Last Updated on March 8, 2023 by hassan abbas
Most of us have been raised with the notion that motorists should always give way to pedestrians. Whether the pedestrian is crossing the street or stepping off the curb in the middle of a turn, we all have an innate understanding that the driver should do everything it takes to avoid a catastrophic tragedy.
However, if a collision does take place, is it ever possible for the pedestrian to be at fault?
Always give way to pedestrians.
Pedestrians have the right of way at all intersections in Central and Southern Ohio, regardless of whether or not the crossing is marked. This includes crosswalks that have been designated as such. When a pedestrian makes eye contact with a motorist, Central and Southern Ohio drivers are instructed to give the right of way. Making eye contact with the vehicle’s operator is the most effective method for a pedestrian to establish oneself.
Small Exceptions To This Rule
It is not always the case that pedestrians have the right of way. For instance, a pedestrian cannot cross a road anywhere other than an intersection. A pedestrian walking in the street is expected to yield to oncoming traffic, but cars are obligated to yield to the pedestrian. Even if the pedestrian does not have the right of way, automobiles are required to stop and wait for them if the pedestrian refuses to move out of the way of oncoming traffic.
According to the law, pedestrians are forbidden from “suddenly leaving a curb or other point of safety and walking or running into the path of a vehicle that is so close as to represent an immediate hazard.” These restrictions become murky and difficult to understand when it comes to pedestrians entering traffic. The pedestrian or the driver may have difficulty making an insurance claim due to the wording’s vagueness.
Because the term “immediate hazard” does not have a clear definition, insurance companies may argue that a pedestrian is responsible for an accident if they go off the curb and into traffic. This is because an “immediate hazard” does not have a clear definition. A motorist, on the other hand, may claim that they are not at fault for the collision since the pedestrian stepped off the curb, in which case they should see a Columbus motorcycle accident lawyer.
Determining who is at fault can be fraught with anxiety, particularly in situations where the victims require insurance to pay for their damages and medical treatment. Because of this, deciding who was responsible for an accident involving a pedestrian should be left to an expert attorney.
Pedestrians should adhere to these three easy rules whether they are crossing the street at an intersection, within a crosswalk, or when there is no crosswalk present:
Proceed With Caution.
Pedestrians need to be aware that not all motorists are familiar with the regulations of the road. They should always be aware of what is happening around them.
Pay Attention To Traffic Control Devices.
“No pedestrians… shall violate the directions of any traffic control device deployed in compliance with this chapter,” reads a provision of the Ohio Revised Code. Signs and signals are both included in the category of traffic control devices. Those who walk on foot should keep an eye out for these gadgets and become familiar with the meanings of their symbols.
Know The Rules.
When we were younger, our parents and teachers took the time to explain the distinction between the WALK and DON’T WALK pedestrian crossing signs and the difference between the walking person and the palm-up symbol. The pedestrian always has the right-of-way whenever one of these signals or symbols is displayed. To put it more plainly, if the word WALK or an image of a person walking steadily is displayed, a pedestrian is permitted to start crossing in the direction the signal indicates. Note, however, that “[a] pedestrian shall cede the right-of-way to vehicles lawfully within an intersection at the time that the walking person signal indication is first presented” (the pedestrian must give way to cars when the walking person signal indication is first shown).
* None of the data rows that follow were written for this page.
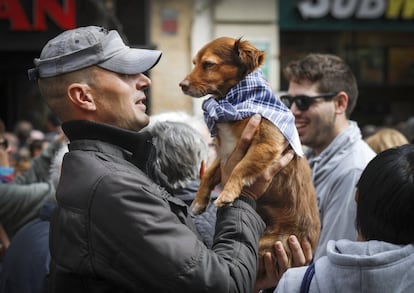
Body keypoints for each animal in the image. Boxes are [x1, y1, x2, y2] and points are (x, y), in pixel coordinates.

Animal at [179, 36, 320, 276]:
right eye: (194, 63)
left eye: (208, 64)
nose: (182, 84)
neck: (235, 100)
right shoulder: (224, 153)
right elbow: (208, 174)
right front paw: (199, 201)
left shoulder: (266, 145)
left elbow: (240, 168)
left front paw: (228, 193)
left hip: (267, 245)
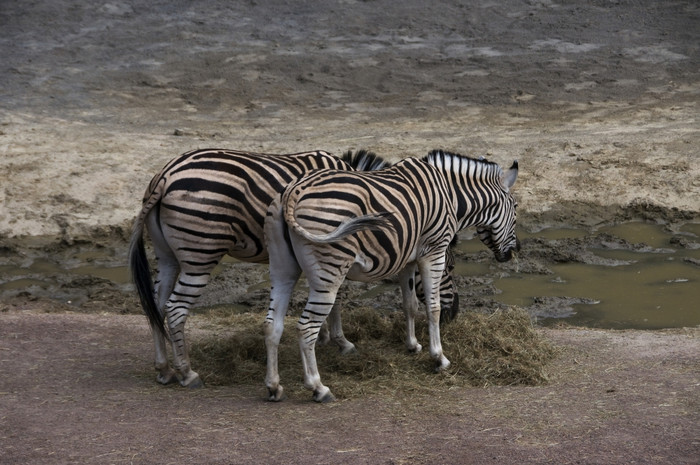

A pedestrian is not permitted to begin crossing in the direction indicated by the signal if the word “DON’T WALK” or a flashing palm with its fingers raised is displayed. If a pedestrian begins to cross the roadway on a symbol depicting a steady walking person and then sees a, DON’T WALK or a flashing upturned palm while they are crossing the roadway, they are permitted to continue crossing the roadway to the opposite side of the road, unless a traffic control signal directs the pedestrian to a median or some other area. If a steady palm facing upward is displayed, pedestrians are forbidden from crossing the street in the direction the signal indicates.
Drivers should use caution and keep an eye out for foot traffic. Pedestrians do not have the right of way unless they are in a crosswalk at an intersection. They need to be on the watch at all times for passing cars so that they don’t get hit.
One potential problem with the concept of the right of way is that some people may mistakenly believe that because they are on the safe side of the right of way personal injury attorneys Ohio, they will not be injured. In most cases, they do not.